● What the task requires
Given the listing that follows, report all lines in which the string "公的年金" occurs.

● Raw data
····················

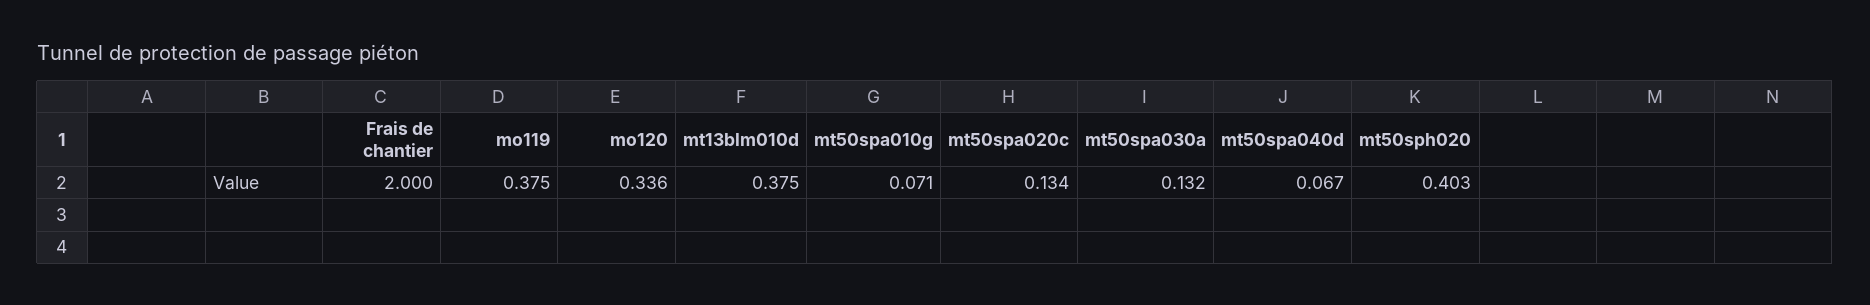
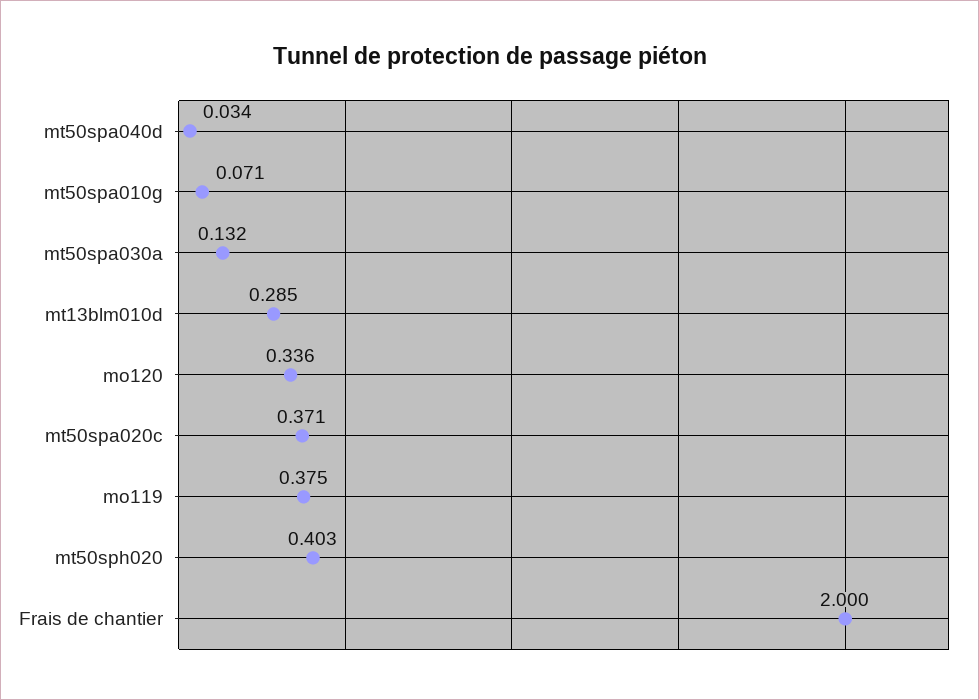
mt13blm010d: 0.375 -> 0.285
mt50spa020c: 0.134 -> 0.371
mt50spa040d: 0.067 -> 0.034

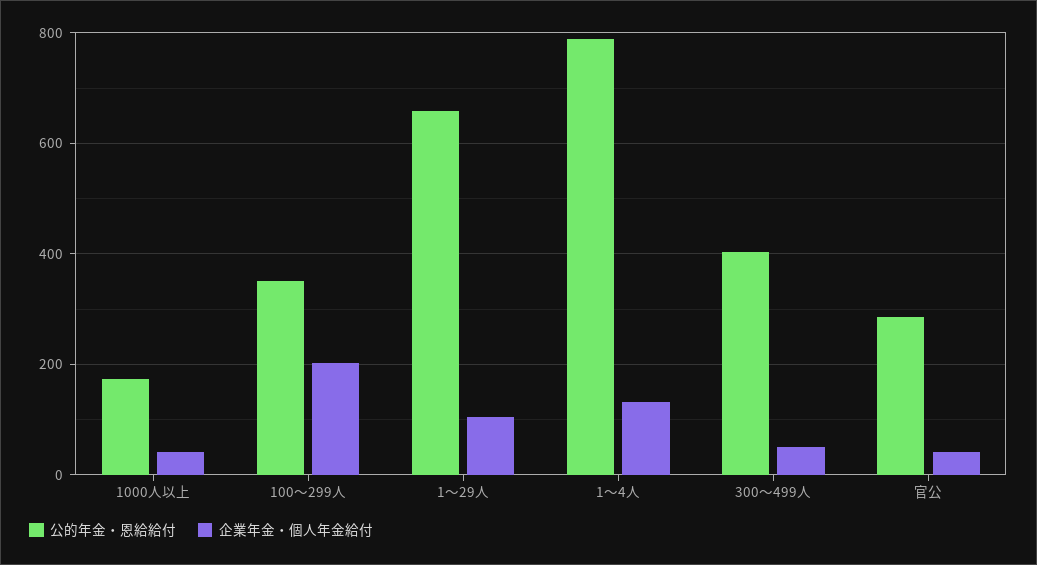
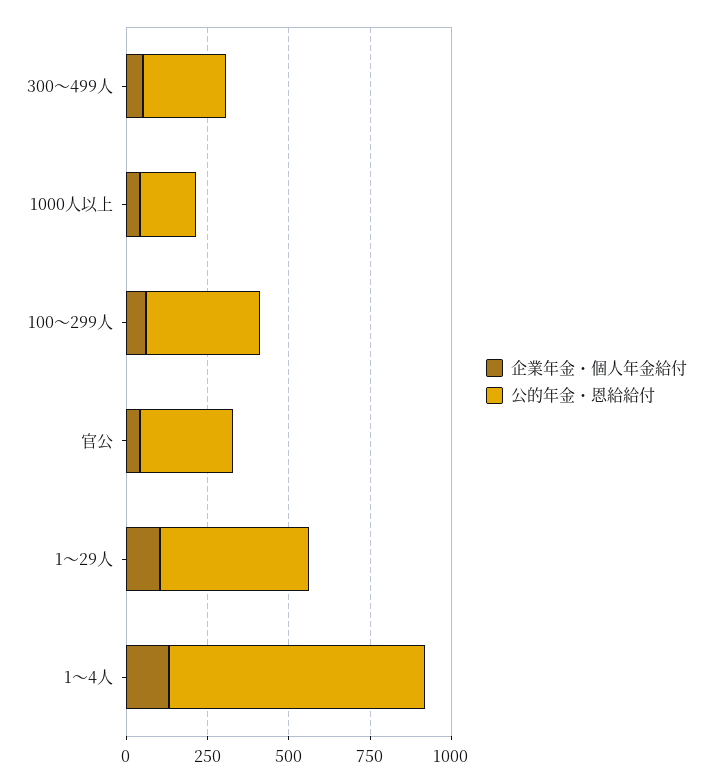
企業年金・個人年金給付, 100～299人: 200 -> 50
公的年金・恩給給付, 1～29人: 660 -> 450
公的年金・恩給給付, 300～499人: 400 -> 250

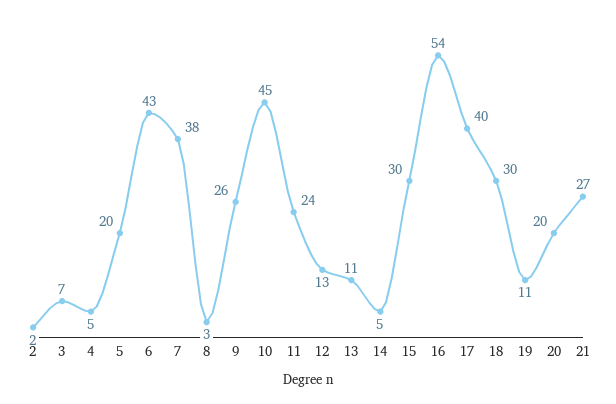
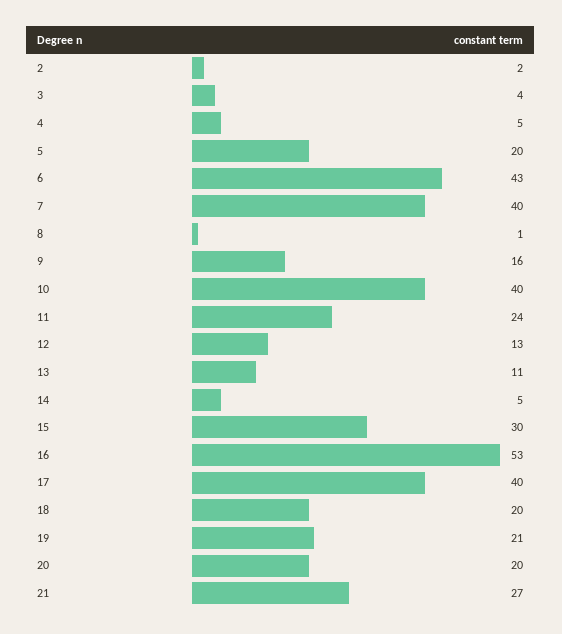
3: 7 -> 4
7: 38 -> 40
8: 3 -> 1
9: 26 -> 16
10: 45 -> 40
16: 54 -> 53
18: 30 -> 20
19: 11 -> 21

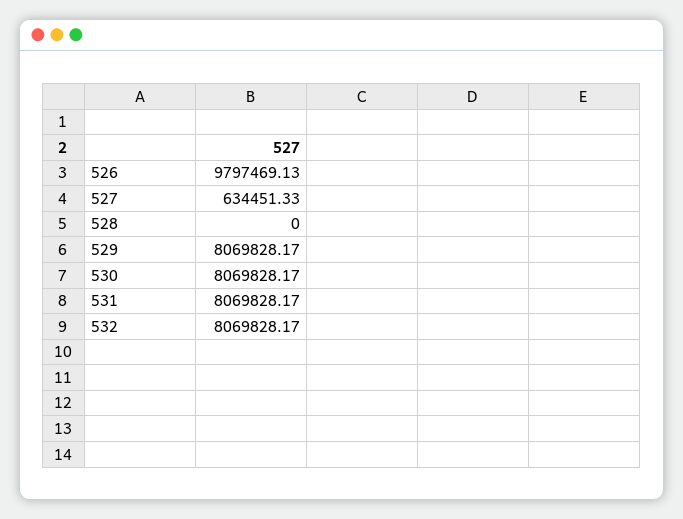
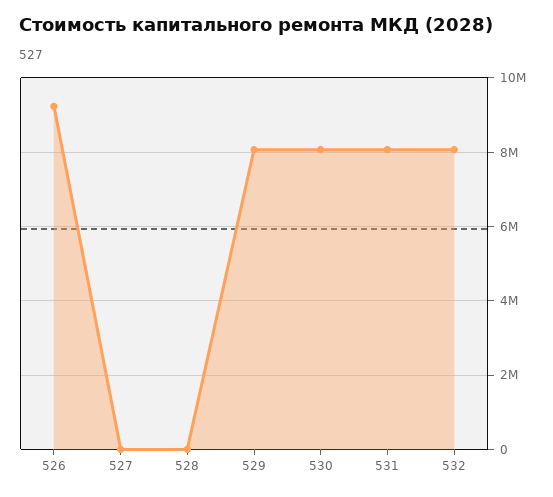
526: 9797469.13 -> 9200000
527: 634451.33 -> 0

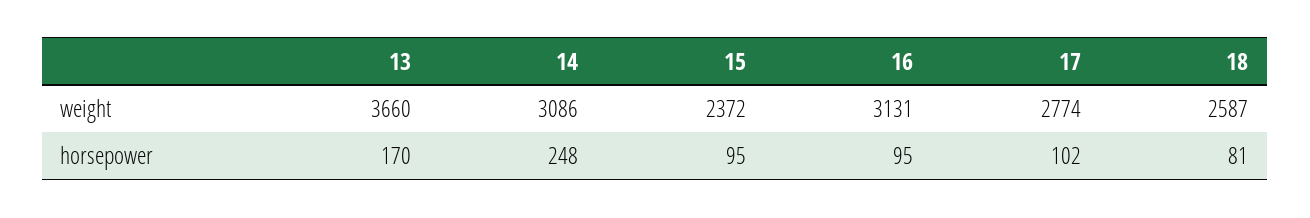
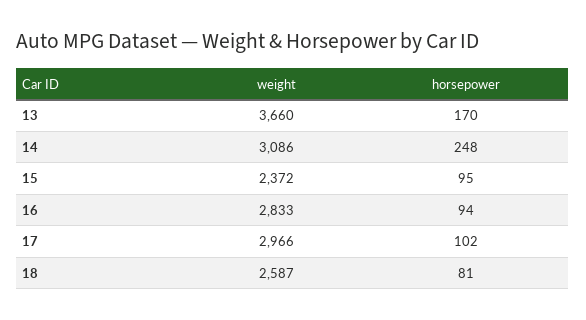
16, weight: 3131 -> 2833
17, weight: 2774 -> 2966
16, horsepower: 95 -> 94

····················

● Solution for this task
公的年金・恩給給付, 1～29人: 660 -> 450
公的年金・恩給給付, 300～499人: 400 -> 250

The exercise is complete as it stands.